Pick out every line in the items below that contains the word "across", and copy each of those lines in full.

▶ **DATA**
----------

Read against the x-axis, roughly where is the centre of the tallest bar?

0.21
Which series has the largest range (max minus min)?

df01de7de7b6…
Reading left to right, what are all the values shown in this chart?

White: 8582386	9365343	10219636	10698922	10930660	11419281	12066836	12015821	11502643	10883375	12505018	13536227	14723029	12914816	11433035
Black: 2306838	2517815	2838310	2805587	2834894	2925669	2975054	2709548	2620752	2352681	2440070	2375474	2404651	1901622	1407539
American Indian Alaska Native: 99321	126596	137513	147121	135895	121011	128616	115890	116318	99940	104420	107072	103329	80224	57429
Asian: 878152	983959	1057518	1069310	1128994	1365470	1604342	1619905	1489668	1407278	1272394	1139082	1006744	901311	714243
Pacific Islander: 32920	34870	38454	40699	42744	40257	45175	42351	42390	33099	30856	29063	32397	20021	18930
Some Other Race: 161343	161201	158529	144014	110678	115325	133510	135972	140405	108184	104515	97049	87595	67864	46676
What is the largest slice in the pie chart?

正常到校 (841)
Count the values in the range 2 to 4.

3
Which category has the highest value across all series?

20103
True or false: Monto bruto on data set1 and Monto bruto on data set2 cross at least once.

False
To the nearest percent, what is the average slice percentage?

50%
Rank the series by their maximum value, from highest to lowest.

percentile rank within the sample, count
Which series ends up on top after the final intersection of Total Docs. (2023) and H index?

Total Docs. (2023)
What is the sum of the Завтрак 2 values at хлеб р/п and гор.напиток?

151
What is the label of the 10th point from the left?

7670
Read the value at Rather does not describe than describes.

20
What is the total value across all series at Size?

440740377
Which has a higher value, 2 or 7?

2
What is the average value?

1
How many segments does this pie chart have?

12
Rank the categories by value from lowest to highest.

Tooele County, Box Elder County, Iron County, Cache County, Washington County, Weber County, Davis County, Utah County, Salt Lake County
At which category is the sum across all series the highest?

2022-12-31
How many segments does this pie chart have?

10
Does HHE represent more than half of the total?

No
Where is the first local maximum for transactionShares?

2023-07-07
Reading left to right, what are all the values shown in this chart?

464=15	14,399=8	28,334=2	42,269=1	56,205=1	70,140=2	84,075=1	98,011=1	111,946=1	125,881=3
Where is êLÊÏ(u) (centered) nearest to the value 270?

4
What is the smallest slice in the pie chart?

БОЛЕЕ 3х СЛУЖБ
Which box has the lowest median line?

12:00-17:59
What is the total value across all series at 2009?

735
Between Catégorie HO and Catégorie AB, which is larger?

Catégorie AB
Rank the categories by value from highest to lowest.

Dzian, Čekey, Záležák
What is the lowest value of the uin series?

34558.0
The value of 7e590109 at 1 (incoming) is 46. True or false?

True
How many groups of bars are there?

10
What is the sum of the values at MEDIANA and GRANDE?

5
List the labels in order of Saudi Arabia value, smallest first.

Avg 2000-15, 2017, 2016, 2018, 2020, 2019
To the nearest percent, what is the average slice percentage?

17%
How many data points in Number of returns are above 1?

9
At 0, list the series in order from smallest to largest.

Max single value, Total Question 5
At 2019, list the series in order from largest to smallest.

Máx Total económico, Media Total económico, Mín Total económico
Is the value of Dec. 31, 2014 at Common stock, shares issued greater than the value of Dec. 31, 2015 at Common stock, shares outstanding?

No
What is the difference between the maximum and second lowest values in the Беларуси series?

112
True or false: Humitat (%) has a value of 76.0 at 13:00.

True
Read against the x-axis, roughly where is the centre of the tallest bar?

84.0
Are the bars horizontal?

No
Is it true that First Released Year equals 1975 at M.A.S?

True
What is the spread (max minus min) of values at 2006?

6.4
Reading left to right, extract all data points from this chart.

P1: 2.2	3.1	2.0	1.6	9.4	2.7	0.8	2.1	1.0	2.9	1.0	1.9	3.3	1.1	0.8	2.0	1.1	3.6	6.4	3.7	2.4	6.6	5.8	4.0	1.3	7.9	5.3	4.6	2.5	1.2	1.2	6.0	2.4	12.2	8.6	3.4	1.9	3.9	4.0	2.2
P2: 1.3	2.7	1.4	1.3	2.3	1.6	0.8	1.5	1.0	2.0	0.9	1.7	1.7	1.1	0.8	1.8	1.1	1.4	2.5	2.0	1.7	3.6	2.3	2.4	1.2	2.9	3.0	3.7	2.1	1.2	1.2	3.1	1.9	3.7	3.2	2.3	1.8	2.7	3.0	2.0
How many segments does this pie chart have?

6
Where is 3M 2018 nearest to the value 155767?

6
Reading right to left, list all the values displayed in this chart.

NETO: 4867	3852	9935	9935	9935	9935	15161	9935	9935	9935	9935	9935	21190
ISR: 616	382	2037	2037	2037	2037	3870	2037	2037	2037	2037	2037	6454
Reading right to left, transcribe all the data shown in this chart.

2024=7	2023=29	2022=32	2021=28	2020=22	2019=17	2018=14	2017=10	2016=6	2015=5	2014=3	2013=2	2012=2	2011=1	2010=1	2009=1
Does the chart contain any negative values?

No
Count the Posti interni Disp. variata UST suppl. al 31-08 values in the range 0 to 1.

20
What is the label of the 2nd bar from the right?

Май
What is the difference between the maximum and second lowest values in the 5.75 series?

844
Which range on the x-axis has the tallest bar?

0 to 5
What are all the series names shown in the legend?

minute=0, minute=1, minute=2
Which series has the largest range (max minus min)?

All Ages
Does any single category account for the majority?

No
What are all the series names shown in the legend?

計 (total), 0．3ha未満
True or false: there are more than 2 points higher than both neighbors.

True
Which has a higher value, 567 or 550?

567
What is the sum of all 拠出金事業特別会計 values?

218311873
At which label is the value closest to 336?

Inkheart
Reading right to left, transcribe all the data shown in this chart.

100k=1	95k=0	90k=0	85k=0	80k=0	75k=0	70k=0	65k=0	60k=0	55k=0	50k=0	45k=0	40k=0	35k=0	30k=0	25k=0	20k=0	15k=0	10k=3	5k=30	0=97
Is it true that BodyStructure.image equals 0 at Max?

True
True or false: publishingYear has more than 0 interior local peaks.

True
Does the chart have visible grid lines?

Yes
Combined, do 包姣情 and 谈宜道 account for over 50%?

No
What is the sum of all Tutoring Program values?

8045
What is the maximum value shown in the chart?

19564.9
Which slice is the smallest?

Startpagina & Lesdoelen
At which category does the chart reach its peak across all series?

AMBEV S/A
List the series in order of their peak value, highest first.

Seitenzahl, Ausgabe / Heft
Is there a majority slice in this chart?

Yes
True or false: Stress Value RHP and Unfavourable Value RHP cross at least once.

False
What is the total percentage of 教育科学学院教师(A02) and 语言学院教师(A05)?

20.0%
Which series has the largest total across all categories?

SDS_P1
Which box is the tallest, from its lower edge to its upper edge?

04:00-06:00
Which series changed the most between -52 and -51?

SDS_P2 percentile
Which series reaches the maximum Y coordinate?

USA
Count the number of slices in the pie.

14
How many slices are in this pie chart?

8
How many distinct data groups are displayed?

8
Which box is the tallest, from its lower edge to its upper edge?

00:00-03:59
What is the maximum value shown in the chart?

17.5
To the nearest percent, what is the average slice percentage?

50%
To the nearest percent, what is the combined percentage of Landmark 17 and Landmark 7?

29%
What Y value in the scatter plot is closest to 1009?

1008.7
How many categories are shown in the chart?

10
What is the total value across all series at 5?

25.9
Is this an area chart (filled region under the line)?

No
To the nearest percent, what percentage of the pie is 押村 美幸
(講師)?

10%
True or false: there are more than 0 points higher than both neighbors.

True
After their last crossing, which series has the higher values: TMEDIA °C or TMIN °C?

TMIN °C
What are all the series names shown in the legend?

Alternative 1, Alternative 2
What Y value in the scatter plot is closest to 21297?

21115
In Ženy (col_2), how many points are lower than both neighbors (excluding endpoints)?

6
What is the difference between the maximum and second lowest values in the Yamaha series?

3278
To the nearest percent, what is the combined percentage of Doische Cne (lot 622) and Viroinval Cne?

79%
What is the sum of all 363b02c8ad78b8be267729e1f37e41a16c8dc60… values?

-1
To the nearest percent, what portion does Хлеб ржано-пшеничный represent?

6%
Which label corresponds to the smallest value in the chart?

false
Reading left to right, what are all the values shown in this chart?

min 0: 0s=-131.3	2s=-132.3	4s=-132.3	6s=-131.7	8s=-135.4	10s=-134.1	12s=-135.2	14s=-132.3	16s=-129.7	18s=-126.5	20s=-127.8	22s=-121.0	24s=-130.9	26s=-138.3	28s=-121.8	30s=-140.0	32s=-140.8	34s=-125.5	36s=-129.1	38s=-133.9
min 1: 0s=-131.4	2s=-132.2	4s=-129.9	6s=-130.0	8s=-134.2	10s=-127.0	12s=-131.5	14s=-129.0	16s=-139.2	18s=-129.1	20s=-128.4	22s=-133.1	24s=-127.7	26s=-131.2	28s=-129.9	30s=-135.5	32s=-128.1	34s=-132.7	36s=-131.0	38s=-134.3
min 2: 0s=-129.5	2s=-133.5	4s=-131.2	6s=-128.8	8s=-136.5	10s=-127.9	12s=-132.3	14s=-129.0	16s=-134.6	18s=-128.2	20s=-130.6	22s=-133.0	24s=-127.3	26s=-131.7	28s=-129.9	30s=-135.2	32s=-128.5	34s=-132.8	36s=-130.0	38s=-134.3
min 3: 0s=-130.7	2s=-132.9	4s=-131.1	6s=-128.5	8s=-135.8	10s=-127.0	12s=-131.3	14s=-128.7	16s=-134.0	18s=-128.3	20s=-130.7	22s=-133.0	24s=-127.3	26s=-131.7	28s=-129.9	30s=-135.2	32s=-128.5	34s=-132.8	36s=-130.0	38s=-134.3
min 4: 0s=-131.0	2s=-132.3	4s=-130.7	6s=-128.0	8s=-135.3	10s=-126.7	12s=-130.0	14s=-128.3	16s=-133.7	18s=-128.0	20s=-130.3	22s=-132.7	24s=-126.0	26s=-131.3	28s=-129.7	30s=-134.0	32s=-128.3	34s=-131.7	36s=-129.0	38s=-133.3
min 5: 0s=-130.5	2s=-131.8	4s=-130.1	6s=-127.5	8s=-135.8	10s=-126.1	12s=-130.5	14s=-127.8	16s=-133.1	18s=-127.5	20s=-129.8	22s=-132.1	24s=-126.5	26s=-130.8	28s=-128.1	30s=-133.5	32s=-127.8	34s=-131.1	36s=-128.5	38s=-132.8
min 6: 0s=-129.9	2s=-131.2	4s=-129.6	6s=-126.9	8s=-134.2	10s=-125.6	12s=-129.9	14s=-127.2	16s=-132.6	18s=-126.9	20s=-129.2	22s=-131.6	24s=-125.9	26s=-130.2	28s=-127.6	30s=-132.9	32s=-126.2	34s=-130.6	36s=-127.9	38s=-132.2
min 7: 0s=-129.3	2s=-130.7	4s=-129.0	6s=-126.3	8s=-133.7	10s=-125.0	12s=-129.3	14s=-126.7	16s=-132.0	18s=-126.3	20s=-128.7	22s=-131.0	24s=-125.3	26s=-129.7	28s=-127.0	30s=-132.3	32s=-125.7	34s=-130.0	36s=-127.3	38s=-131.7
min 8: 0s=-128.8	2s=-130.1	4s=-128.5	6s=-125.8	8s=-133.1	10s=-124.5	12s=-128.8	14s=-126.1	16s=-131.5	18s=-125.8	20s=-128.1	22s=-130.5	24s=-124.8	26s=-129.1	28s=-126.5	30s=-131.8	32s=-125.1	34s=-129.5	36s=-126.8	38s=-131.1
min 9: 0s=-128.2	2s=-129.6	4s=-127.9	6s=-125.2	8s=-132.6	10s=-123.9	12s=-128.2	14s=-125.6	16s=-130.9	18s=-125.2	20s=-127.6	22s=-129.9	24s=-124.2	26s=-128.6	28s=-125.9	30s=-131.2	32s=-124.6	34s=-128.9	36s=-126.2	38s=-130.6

----------

▶ **TASK OUTPUT**
Which category has the highest value across all series?
What is the total value across all series at Size?
At which category is the sum across all series the highest?
What is the total value across all series at 2009?
At which category does the chart reach its peak across all series?
Which series has the largest total across all categories?
What is the total value across all series at 5?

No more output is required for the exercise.